Across 105 synthetic profiles in the main study, researchers recorded 8,214 inbound calls from 1,240 distinct phone numbers. Seventy-eight percent of profiles received at least one call. Half of all first calls arrived within two minutes of form submission, and four-fifths arrived within 24 minutes.

More than 80% of calls originated from VoIP infrastructure. Traditional mobile carriers accounted for fewer than 16 calls each across the entire study period.

Caller ID analysis showed 59% of calls used an area code matching the recipient’s number, a technique known as neighbor spoofing that is designed to increase answer rates. Some profiles received calls from numbers matching the first six or eight digits of their own numbers.

Individual profiles received as many as 1,676 calls over 60 days, the highest volume recorded for any single profile across the study. Separately, one profile accumulated 251 minutes of cumulative ringing time over the 60-day window, enough to render a phone unusable during active calling periods.

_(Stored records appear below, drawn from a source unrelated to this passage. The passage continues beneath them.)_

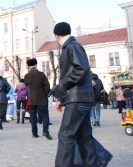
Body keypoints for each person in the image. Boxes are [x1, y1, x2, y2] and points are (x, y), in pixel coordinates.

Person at [53, 22, 98, 167]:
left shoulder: (72, 46)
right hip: (81, 98)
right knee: (84, 135)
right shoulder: (72, 46)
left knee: (66, 134)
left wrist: (64, 86)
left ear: (57, 35)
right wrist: (61, 98)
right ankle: (92, 163)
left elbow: (81, 69)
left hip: (77, 99)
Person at [24, 58, 52, 140]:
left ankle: (34, 133)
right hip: (42, 98)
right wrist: (46, 94)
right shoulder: (41, 74)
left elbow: (26, 84)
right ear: (36, 65)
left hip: (32, 99)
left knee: (33, 116)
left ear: (29, 66)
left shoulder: (27, 75)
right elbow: (47, 86)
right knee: (45, 115)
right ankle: (45, 131)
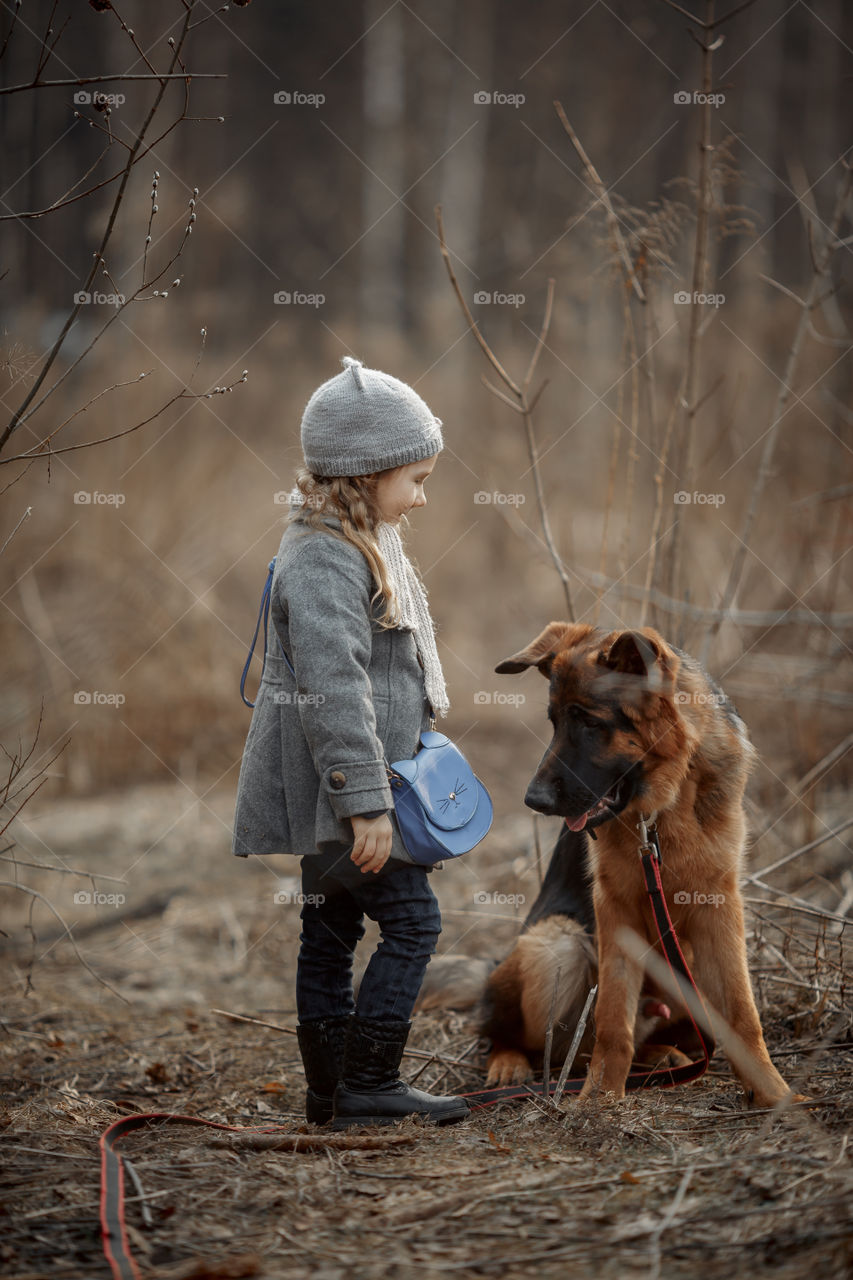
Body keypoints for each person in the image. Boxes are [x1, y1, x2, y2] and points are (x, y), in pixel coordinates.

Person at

In Florida, 22% of caller-receiver pairs exceeded the state’s three-calls-per-24-hour limit for telemarketing.

Only 14% of SMS messages sent to study profiles included opt-out language, a requirement that takes effect under updated FCC rules in April 2026.

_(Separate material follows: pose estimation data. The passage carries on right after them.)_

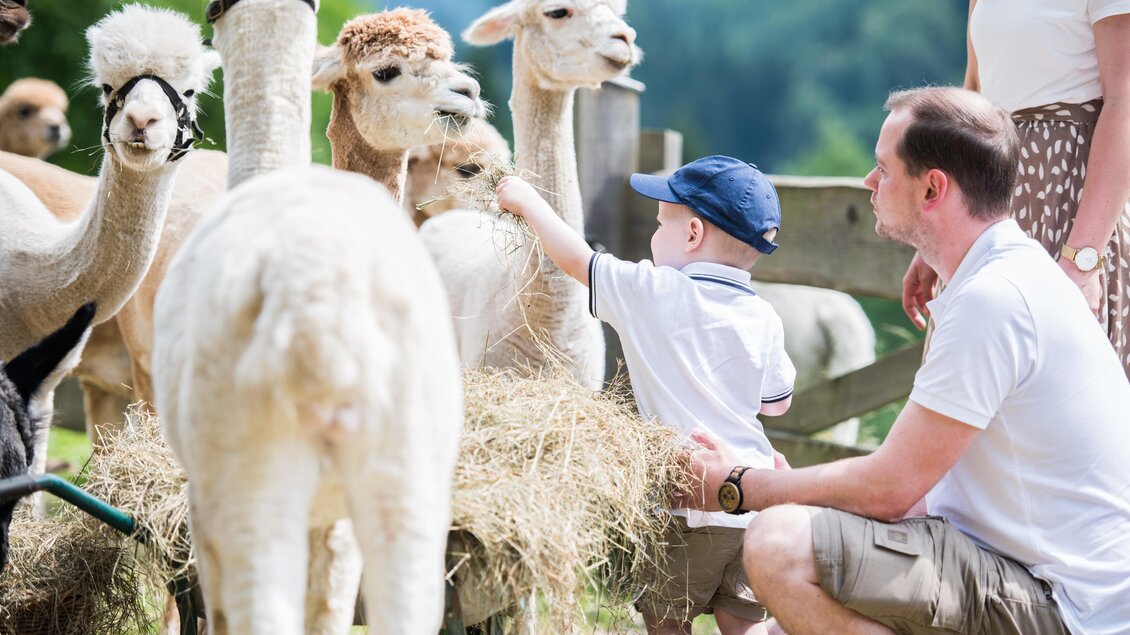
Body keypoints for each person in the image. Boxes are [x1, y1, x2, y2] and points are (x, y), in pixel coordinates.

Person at [677, 87, 1130, 635]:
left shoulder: (993, 300)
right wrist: (791, 488)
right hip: (1025, 577)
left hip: (1065, 607)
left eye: (884, 169)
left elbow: (890, 491)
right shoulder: (1005, 275)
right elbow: (915, 493)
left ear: (933, 188)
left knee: (778, 545)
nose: (869, 181)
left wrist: (734, 485)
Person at [496, 156, 797, 635]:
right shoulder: (765, 316)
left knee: (666, 621)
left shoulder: (651, 290)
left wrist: (527, 201)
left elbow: (576, 259)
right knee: (744, 626)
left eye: (660, 225)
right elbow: (776, 403)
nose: (655, 236)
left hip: (687, 503)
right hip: (753, 499)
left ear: (693, 234)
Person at [902, 1, 1130, 378]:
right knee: (967, 382)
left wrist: (1082, 261)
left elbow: (1125, 103)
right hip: (987, 200)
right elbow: (974, 100)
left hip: (1070, 207)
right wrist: (934, 235)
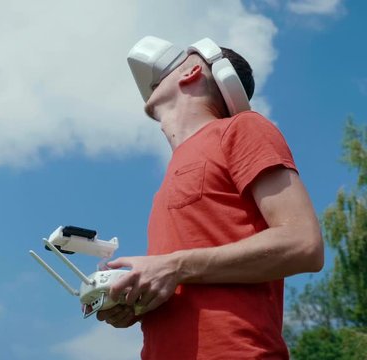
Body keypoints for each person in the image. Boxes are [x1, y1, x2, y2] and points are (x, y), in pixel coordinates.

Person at [96, 40, 324, 359]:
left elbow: (304, 244)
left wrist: (175, 266)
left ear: (191, 71)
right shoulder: (167, 182)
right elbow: (184, 279)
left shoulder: (243, 128)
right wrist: (136, 300)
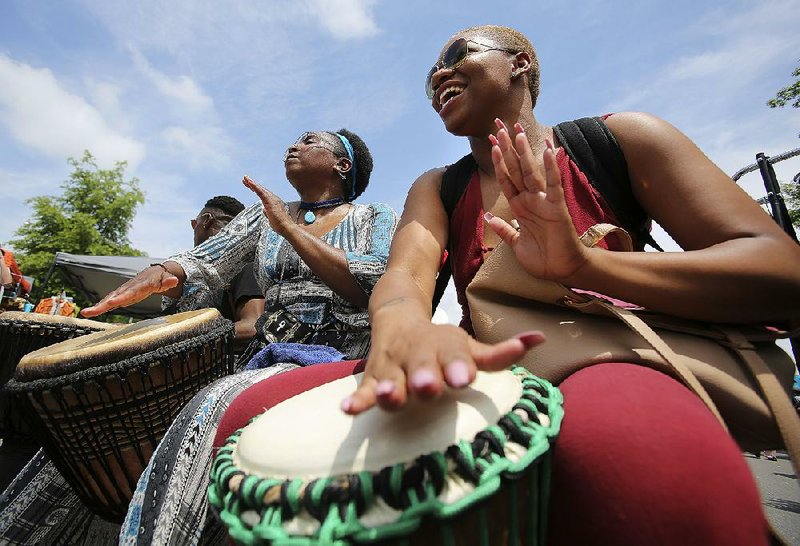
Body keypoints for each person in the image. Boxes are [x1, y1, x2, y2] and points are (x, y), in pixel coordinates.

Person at [325, 25, 800, 545]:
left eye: (458, 55)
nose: (439, 73)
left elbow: (782, 271)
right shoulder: (438, 187)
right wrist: (403, 330)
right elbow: (404, 277)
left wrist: (584, 267)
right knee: (248, 408)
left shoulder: (622, 139)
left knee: (643, 460)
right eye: (430, 75)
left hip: (613, 359)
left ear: (520, 63)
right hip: (485, 367)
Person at [163, 195, 264, 352]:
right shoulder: (183, 272)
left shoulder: (244, 266)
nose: (193, 228)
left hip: (229, 371)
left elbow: (253, 327)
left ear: (206, 220)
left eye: (194, 224)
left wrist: (182, 340)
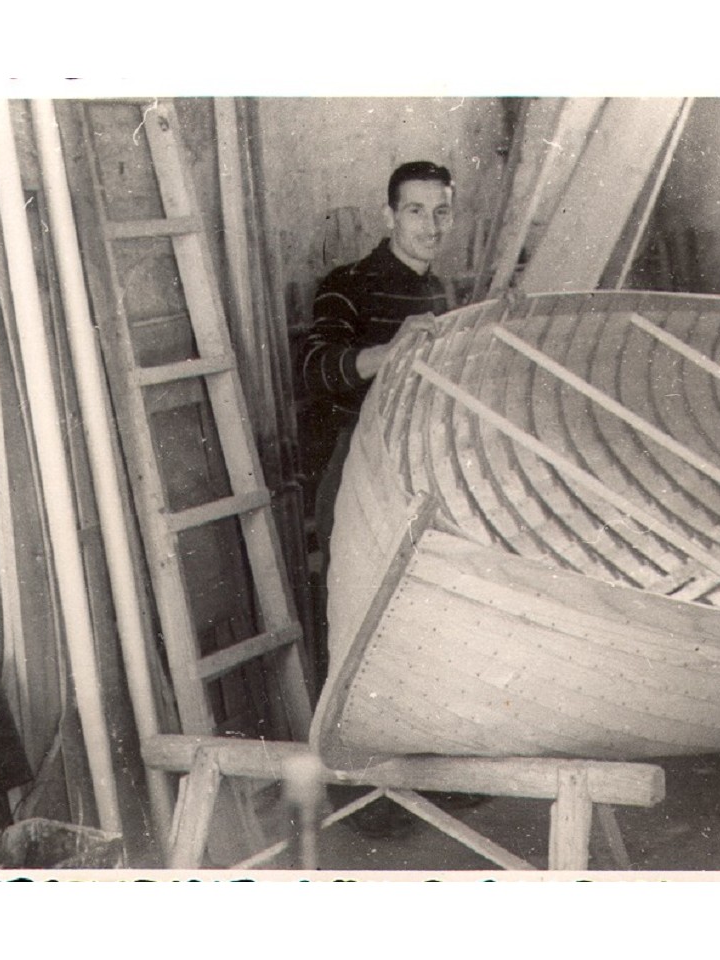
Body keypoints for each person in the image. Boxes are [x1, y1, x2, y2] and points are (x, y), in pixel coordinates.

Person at [300, 161, 482, 840]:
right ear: (389, 216)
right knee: (357, 622)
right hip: (352, 475)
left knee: (423, 621)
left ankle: (425, 783)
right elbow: (318, 371)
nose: (430, 226)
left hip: (419, 475)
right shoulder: (345, 286)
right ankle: (361, 800)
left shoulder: (440, 294)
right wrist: (391, 352)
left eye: (441, 212)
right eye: (415, 211)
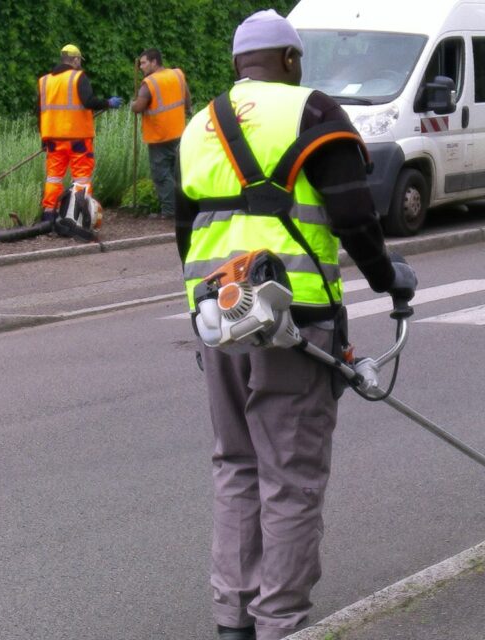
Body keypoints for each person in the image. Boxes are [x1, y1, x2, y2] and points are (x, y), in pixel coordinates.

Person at [174, 9, 417, 640]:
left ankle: (234, 622)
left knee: (235, 464)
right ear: (289, 59)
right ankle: (279, 624)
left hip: (220, 318)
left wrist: (201, 317)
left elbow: (185, 230)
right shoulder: (312, 112)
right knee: (291, 478)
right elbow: (355, 216)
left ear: (236, 66)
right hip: (294, 323)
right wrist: (390, 280)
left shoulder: (199, 125)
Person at [37, 44, 122, 222]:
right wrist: (108, 103)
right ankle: (78, 216)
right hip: (78, 139)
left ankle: (48, 215)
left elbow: (41, 111)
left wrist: (43, 139)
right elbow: (88, 101)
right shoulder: (78, 77)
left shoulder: (45, 81)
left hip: (53, 138)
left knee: (53, 177)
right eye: (79, 60)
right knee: (81, 178)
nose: (80, 64)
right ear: (75, 59)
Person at [131, 48, 191, 219]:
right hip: (179, 132)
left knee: (162, 175)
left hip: (160, 137)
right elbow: (187, 97)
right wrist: (187, 111)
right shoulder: (177, 74)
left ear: (154, 62)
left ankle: (170, 211)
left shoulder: (149, 83)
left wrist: (132, 105)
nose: (141, 67)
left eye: (144, 63)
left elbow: (139, 107)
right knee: (178, 172)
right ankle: (183, 208)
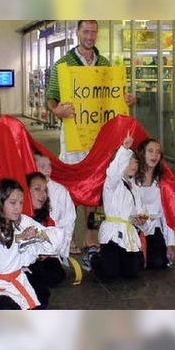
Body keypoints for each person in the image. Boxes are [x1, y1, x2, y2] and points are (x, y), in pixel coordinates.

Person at [46, 20, 135, 248]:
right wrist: (56, 110)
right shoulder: (63, 65)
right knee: (71, 186)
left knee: (95, 185)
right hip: (74, 136)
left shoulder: (106, 65)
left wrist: (125, 100)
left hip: (99, 138)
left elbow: (115, 97)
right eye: (85, 31)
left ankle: (89, 235)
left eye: (93, 32)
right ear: (77, 33)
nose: (89, 36)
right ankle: (68, 236)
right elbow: (51, 97)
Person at [0, 179, 65, 310]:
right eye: (13, 202)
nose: (18, 207)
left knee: (42, 300)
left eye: (21, 203)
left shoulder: (22, 222)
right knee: (7, 308)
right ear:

Opt-outs reduce volume but do not stop contact

Researchers divided profiles into three groups: phone-based opt-outs, email-based opt-outs, and a control group with no opt-out. Phone-based opt-outs produced a statistically significant decline in call volume over time. Email-based opt-outs and the control group showed no meaningful trend for calls, though email opt-outs did produce a modest reduction in SMS volume.

Email opt-outs showed a similar pattern for email. Some email volume declined after opt-out requests, but the control group’s email volume also declined at a comparable rate, indicating the reduction tracks natural lead aging rather than compliance. Emails continued arriving more than 10 days after opt-out requests were submitted, which puts senders in violation of the CAN-SPAM Act’s 10-day cessation requirement.

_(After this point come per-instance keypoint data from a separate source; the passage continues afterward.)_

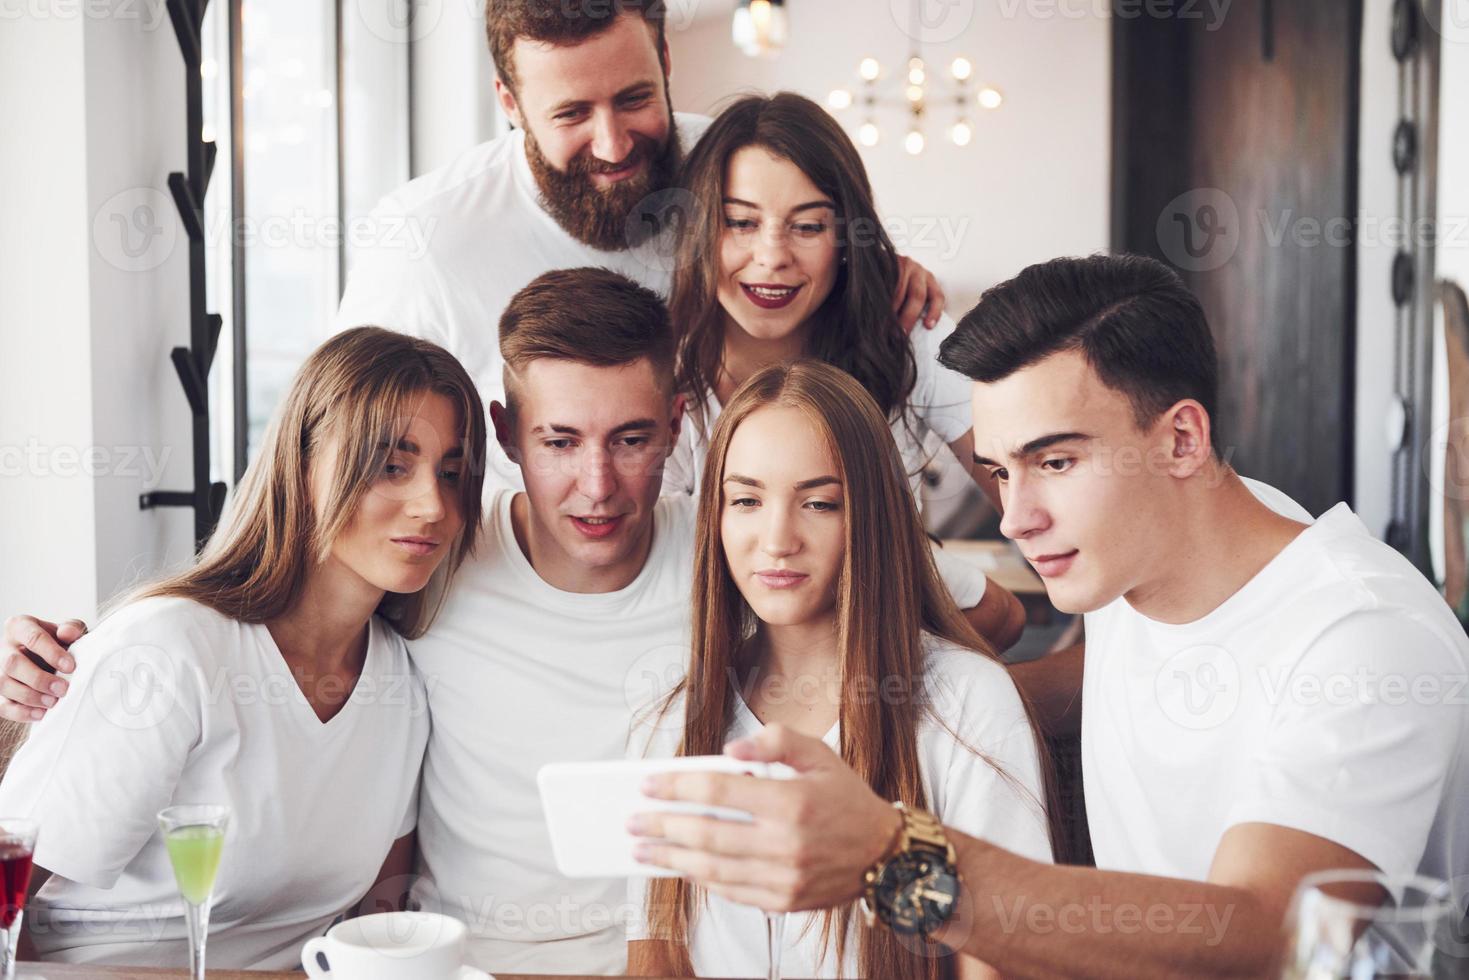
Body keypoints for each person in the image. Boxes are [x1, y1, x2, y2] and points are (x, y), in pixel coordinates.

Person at [0, 269, 1002, 975]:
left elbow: (928, 605)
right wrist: (31, 697)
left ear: (680, 422)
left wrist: (1004, 666)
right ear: (506, 431)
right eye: (559, 440)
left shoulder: (732, 541)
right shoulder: (428, 574)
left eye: (632, 438)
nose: (596, 484)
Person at [624, 254, 1469, 978]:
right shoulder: (1155, 554)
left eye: (1054, 460)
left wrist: (894, 855)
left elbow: (1264, 934)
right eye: (996, 470)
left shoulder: (1362, 637)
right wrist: (926, 714)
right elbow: (1162, 675)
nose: (1013, 516)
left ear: (1181, 440)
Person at [0, 327, 486, 968]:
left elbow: (375, 924)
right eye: (391, 466)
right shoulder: (170, 653)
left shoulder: (401, 683)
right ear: (304, 464)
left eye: (451, 473)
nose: (434, 506)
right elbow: (11, 909)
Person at [335, 0, 946, 493]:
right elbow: (335, 446)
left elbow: (815, 229)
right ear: (510, 103)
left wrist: (881, 271)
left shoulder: (725, 166)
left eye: (634, 99)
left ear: (665, 59)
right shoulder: (424, 237)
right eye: (572, 113)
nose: (613, 145)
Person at [625, 361, 1051, 979]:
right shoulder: (668, 718)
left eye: (820, 503)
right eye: (745, 500)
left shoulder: (968, 703)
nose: (777, 539)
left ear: (871, 518)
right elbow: (654, 962)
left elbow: (1003, 962)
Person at [661, 93, 995, 515]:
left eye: (807, 226)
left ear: (844, 240)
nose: (773, 256)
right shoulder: (663, 370)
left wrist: (959, 581)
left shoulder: (910, 330)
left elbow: (1032, 497)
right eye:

Researchers attributed the persistence of contact to the structure of the lead marketplace itself. Once a lead is sold, it may be resold to additional buyers who have no visibility into opt-out signals generated upstream. Callers rotated through new numbers after blocks were applied, making number-level blocking ineffective.

Analysis of 7,432 BBB complaints associated with the study sites corroborated the experimental findings. Twenty percent of consumer reports described receiving more than 14 calls per hour. Complaints frequently cited continued contact after DNC registration, repeated verbal removal requests, and non-functional unsubscribe links.